• _The task_: Please print the whole of the listing that follows exactly.

• _The data_:
=-=-=

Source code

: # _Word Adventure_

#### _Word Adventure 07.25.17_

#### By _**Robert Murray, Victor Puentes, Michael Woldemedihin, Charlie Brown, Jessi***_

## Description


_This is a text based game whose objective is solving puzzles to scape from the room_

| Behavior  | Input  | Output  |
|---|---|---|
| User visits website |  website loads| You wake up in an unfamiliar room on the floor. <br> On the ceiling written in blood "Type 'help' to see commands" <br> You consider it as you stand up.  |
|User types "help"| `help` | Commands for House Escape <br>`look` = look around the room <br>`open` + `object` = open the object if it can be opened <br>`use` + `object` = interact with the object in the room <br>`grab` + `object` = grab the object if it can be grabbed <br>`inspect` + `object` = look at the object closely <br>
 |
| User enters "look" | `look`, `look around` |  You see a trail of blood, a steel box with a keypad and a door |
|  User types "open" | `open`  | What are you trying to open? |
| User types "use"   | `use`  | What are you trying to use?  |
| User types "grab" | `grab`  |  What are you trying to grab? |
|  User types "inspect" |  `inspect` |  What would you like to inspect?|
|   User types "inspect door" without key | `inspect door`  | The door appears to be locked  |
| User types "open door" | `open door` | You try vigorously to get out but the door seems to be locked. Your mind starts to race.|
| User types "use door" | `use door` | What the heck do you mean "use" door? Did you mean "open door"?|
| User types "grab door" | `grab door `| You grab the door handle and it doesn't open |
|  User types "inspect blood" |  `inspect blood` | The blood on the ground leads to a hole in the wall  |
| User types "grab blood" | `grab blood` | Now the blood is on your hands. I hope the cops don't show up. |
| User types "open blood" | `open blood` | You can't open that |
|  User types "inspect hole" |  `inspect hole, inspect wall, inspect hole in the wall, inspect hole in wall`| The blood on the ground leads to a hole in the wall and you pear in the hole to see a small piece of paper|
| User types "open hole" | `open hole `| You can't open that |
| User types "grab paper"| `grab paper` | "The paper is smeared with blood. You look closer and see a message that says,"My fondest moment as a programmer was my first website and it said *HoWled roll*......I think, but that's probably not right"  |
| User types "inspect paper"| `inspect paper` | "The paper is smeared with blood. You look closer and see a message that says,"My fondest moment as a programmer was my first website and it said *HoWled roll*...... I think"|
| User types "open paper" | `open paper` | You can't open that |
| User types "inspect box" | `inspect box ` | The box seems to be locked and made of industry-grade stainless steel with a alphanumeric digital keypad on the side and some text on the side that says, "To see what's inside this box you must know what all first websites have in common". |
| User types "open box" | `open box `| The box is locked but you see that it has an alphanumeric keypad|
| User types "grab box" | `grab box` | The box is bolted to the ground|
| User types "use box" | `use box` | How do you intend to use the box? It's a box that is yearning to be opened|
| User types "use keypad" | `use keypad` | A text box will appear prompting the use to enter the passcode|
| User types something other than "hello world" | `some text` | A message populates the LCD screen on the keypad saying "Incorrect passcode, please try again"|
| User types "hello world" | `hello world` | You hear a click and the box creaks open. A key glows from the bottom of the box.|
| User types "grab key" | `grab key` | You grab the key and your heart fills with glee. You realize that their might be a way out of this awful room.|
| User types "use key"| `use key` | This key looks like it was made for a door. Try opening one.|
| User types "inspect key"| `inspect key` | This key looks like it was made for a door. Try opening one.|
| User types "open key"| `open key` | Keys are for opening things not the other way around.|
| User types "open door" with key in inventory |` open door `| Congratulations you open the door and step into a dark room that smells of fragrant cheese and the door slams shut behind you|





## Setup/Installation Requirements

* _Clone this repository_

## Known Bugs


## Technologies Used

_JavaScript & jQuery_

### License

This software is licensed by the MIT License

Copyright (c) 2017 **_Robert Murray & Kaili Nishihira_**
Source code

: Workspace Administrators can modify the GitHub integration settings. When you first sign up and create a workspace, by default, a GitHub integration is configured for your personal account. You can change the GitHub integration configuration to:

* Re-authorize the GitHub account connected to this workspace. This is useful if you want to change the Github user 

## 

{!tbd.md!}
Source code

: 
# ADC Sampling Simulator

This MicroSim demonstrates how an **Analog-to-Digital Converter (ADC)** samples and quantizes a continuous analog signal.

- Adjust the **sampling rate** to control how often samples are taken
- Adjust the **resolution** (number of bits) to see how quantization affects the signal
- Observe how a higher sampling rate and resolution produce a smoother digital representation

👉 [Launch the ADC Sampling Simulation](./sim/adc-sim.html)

=-=-=

• _Your solution_:
Source code

: # _Word Adventure_

#### _Word Adventure 07.25.17_

#### By _**Robert Murray, Victor Puentes, Michael Woldemedihin, Charlie Brown, Jessi***_

## Description


_This is a text based game whose objective is solving puzzles to scape from the room_

| Behavior  | Input  | Output  |
|---|---|---|
| User visits website |  website loads| You wake up in an unfamiliar room on the floor. <br> On the ceiling written in blood "Type 'help' to see commands" <br> You consider it as you stand up.  |
|User types "help"| `help` | Commands for House Escape <br>`look` = look around the room <br>`open` + `object` = open the object if it can be opened <br>`use` + `object` = interact with the object in the room <br>`grab` + `object` = grab the object if it can be grabbed <br>`inspect` + `object` = look at the object closely <br>
 |
| User enters "look" | `look`, `look around` |  You see a trail of blood, a steel box with a keypad and a door |
|  User types "open" | `open`  | What are you trying to open? |
| User types "use"   | `use`  | What are you trying to use?  |
| User types "grab" | `grab`  |  What are you trying to grab? |
|  User types "inspect" |  `inspect` |  What would you like to inspect?|
|   User types "inspect door" without key | `inspect door`  | The door appears to be locked  |
| User types "open door" | `open door` | You try vigorously to get out but the door seems to be locked. Your mind starts to race.|
| User types "use door" | `use door` | What the heck do you mean "use" door? Did you mean "open door"?|
| User types "grab door" | `grab door `| You grab the door handle and it doesn't open |
|  User types "inspect blood" |  `inspect blood` | The blood on the ground leads to a hole in the wall  |
| User types "grab blood" | `grab blood` | Now the blood is on your hands. I hope the cops don't show up. |
| User types "open blood" | `open blood` | You can't open that |
|  User types "inspect hole" |  `inspect hole, inspect wall, inspect hole in the wall, inspect hole in wall`| The blood on the ground leads to a hole in the wall and you pear in the hole to see a small piece of paper|
| User types "open hole" | `open hole `| You can't open that |
| User types "grab paper"| `grab paper` | "The paper is smeared with blood. You look closer and see a message that says,"My fondest moment as a programmer was my first website and it said *HoWled roll*......I think, but that's probably not right"  |
| User types "inspect paper"| `inspect paper` | "The paper is smeared with blood. You look closer and see a message that says,"My fondest moment as a programmer was my first website and it said *HoWled roll*...... I think"|
| User types "open paper" | `open paper` | You can't open that |
| User types "inspect box" | `inspect box ` | The box seems to be locked and made of industry-grade stainless steel with a alphanumeric digital keypad on the side and some text on the side that says, "To see what's inside this box you must know what all first websites have in common". |
| User types "open box" | `open box `| The box is locked but you see that it has an alphanumeric keypad|
| User types "grab box" | `grab box` | The box is bolted to the ground|
| User types "use box" | `use box` | How do you intend to use the box? It's a box that is yearning to be opened|
| User types "use keypad" | `use keypad` | A text box will appear prompting the use to enter the passcode|
| User types something other than "hello world" | `some text` | A message populates the LCD screen on the keypad saying "Incorrect passcode, please try again"|
| User types "hello world" | `hello world` | You hear a click and the box creaks open. A key glows from the bottom of the box.|
| User types "grab key" | `grab key` | You grab the key and your heart fills with glee. You realize that their might be a way out of this awful room.|
| User types "use key"| `use key` | This key looks like it was made for a door. Try opening one.|
| User types "inspect key"| `inspect key` | This key looks like it was made for a door. Try opening one.|
| User types "open key"| `open key` | Keys are for opening things not the other way around.|
| User types "open door" with key in inventory |` open door `| Congratulations you open the door and step into a dark room that smells of fragrant cheese and the door slams shut behind you|





## Setup/Installation Requirements

* _Clone this repository_

## Known Bugs


## Technologies Used

_JavaScript & jQuery_

### License

This software is licensed by the MIT License

Copyright (c) 2017 **_Robert Murray & Kaili Nishihira_**
Source code

: Workspace Administrators can modify the GitHub integration settings. When you first sign up and create a workspace, by default, a GitHub integration is configured for your personal account. You can change the GitHub integration configuration to:

* Re-authorize the GitHub account connected to this workspace. This is useful if you want to change the Github user 

## 

{!tbd.md!}
Source code

: 
# ADC Sampling Simulator

This MicroSim demonstrates how an **Analog-to-Digital Converter (ADC)** samples and quantizes a continuous analog signal.

- Adjust the **sampling rate** to control how often samples are taken
- Adjust the **resolution** (number of bits) to see how quantization affects the signal
- Observe how a higher sampling rate and resolution produce a smoother digital representation

👉 [Launch the ADC Sampling Simulation](./sim/adc-sim.html)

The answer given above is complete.